• [Assignment]:
Copy all the data exactly, except the pictures.

• [Recorded information]:
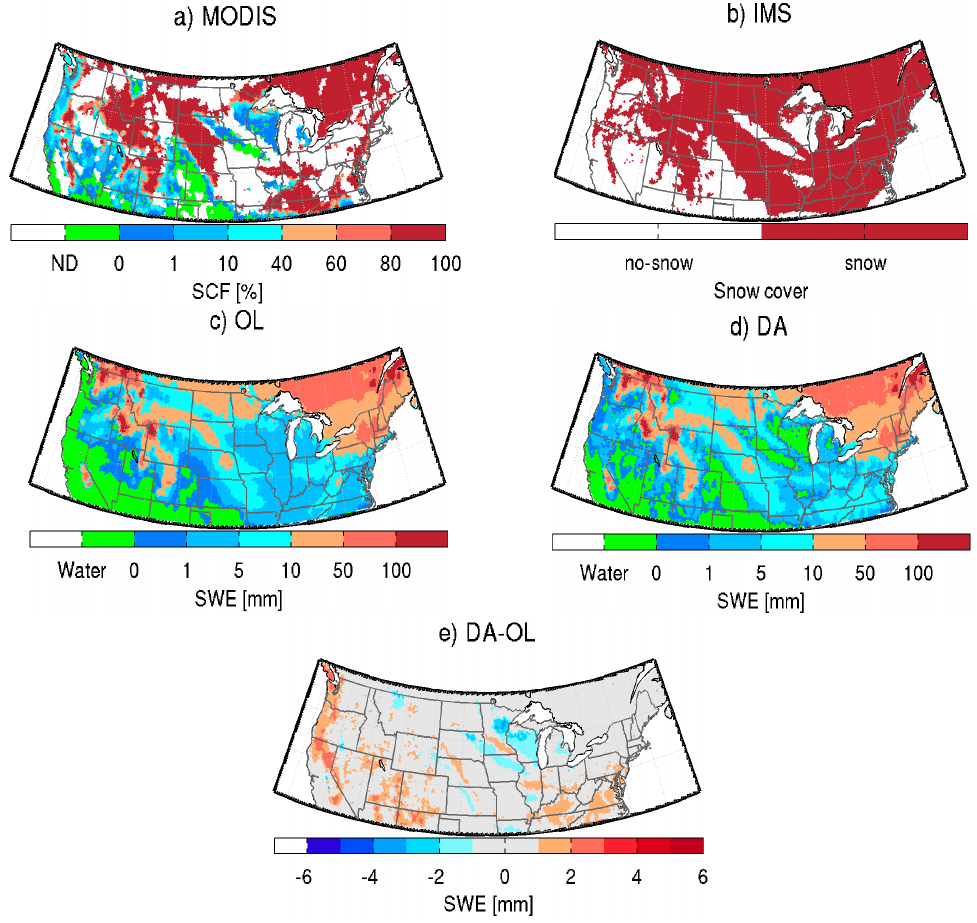
Figure 4. Maps of ( a ) MODIS snow cover (%); ( b ) IMS snow cover; ( c ) open-loop (OL) (model control run) SWE (mm); ( d ) model analysis (DA) SWE (mm) and; ( e ) the difference between DA and OL SWE (mm) for 17 January 2003.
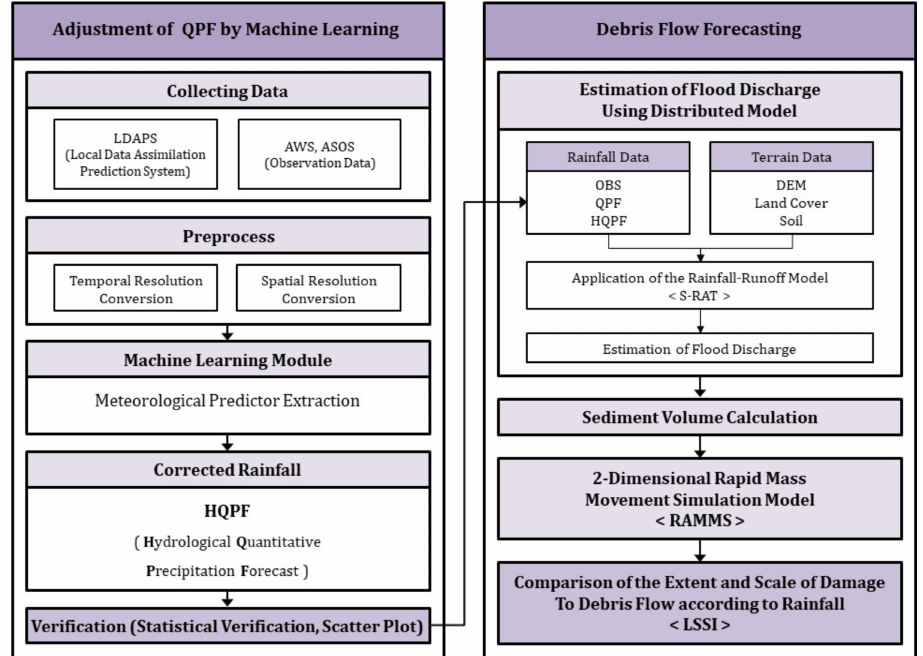
Figure 1. Research flow chart of hydrological cycle change in North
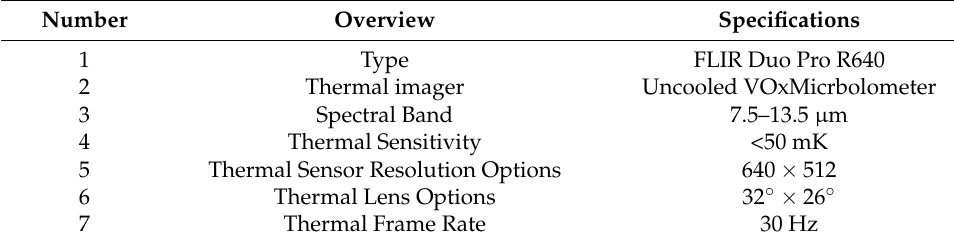
Table 1. Parameters of the infrared camera used in the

• [Response area]:
Figure 4. Maps of ( a ) MODIS snow cover (%); ( b ) IMS snow cover; ( c ) open-loop (OL) (model control run) SWE (mm); ( d ) model analysis (DA) SWE (mm) and; ( e ) the difference between DA and OL SWE (mm) for 17 January 2003.
Figure 1. Research flow chart of hydrological cycle change in North
Table 1. Parameters of the infrared camera used in the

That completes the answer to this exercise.